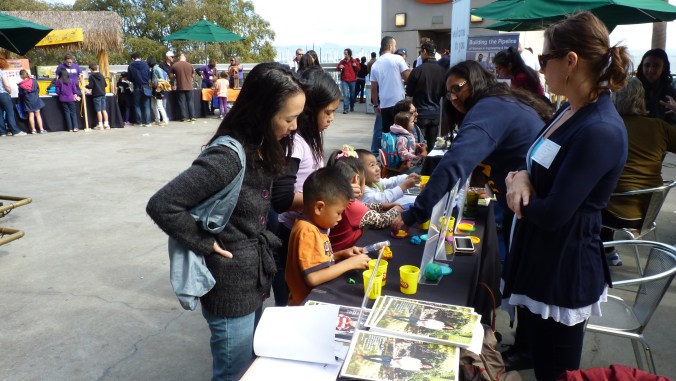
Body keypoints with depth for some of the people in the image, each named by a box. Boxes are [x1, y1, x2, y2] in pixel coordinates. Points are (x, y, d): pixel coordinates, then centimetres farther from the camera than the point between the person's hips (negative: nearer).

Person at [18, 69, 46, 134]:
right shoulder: (34, 81, -4)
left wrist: (20, 101, 16)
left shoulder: (21, 85, -7)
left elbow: (20, 95, -2)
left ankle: (33, 130, 6)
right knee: (37, 114, 6)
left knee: (31, 115, 6)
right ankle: (41, 129, 4)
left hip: (28, 101, -1)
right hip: (36, 99, 1)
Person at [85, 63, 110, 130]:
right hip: (103, 94, 5)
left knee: (98, 110, -2)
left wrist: (86, 86, 8)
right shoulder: (101, 75, 9)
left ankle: (100, 125, -1)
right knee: (104, 110, 7)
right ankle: (106, 124, 6)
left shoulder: (91, 76, -7)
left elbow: (90, 86, -11)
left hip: (96, 95, -5)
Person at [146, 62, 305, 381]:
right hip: (230, 287, -8)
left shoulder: (261, 148, 2)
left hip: (255, 279, 8)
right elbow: (161, 205, -29)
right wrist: (205, 244, -21)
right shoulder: (228, 156, -27)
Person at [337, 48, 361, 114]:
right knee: (345, 95, -10)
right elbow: (337, 68, 11)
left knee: (352, 95, 11)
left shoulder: (354, 61, 0)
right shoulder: (342, 61, 1)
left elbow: (359, 68, 5)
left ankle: (352, 107, 28)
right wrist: (339, 67, -12)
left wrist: (356, 66, -15)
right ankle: (345, 108, -12)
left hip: (352, 80, 1)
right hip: (344, 80, -1)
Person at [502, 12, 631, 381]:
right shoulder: (569, 110, 5)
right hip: (539, 257, 9)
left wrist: (515, 185, -7)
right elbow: (541, 170, 11)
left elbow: (552, 213, -26)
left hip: (565, 268, -9)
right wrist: (521, 177, -13)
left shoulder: (600, 131, -25)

########

## [課題]
上記のデータを一つも省かず、一字一句違えずに打ち直してください。ただし、画像は解答に含めないでください。

## [解答]
Body keypoints with depth for some of the people in the image, each named by a box. Boxes are [x1, y1, x2, y2] in pixel coordinates. Points are (x, y, d): pixel coordinates, then centimetres farther from the camera than the point between the person's hips (negative: nearer).

Person at [18, 69, 46, 134]:
right shoulder: (34, 81, -4)
left wrist: (20, 101, 16)
left shoulder: (21, 85, -7)
left elbow: (20, 95, -2)
left ankle: (33, 130, 6)
right knee: (37, 114, 6)
left knee: (31, 115, 6)
right ankle: (41, 129, 4)
left hip: (28, 101, -1)
right hip: (36, 99, 1)
Person at [85, 63, 110, 130]:
right hip: (103, 94, 5)
left knee: (98, 110, -2)
left wrist: (86, 86, 8)
right shoulder: (101, 75, 9)
left ankle: (100, 125, -1)
right knee: (104, 110, 7)
right ankle: (106, 124, 6)
left shoulder: (91, 76, -7)
left elbow: (90, 86, -11)
left hip: (96, 95, -5)
Person at [146, 62, 305, 381]:
right hip: (230, 287, -8)
left shoulder: (261, 148, 2)
left hip: (255, 279, 8)
right elbow: (161, 205, -29)
right wrist: (205, 244, -21)
right shoulder: (228, 156, -27)
Person at [337, 48, 361, 114]:
right knee: (345, 95, -10)
right elbow: (337, 68, 11)
left knee: (352, 95, 11)
left shoulder: (354, 61, 0)
right shoulder: (342, 61, 1)
left elbow: (359, 68, 5)
left ankle: (352, 107, 28)
right wrist: (339, 67, -12)
left wrist: (356, 66, -15)
right ankle: (345, 108, -12)
left hip: (352, 80, 1)
right hip: (344, 80, -1)
Person at [502, 12, 631, 381]:
right shoulder: (569, 110, 5)
right hip: (539, 257, 9)
left wrist: (515, 185, -7)
right elbow: (541, 170, 11)
left elbow: (552, 213, -26)
left hip: (565, 268, -9)
right wrist: (521, 177, -13)
left shoulder: (600, 131, -25)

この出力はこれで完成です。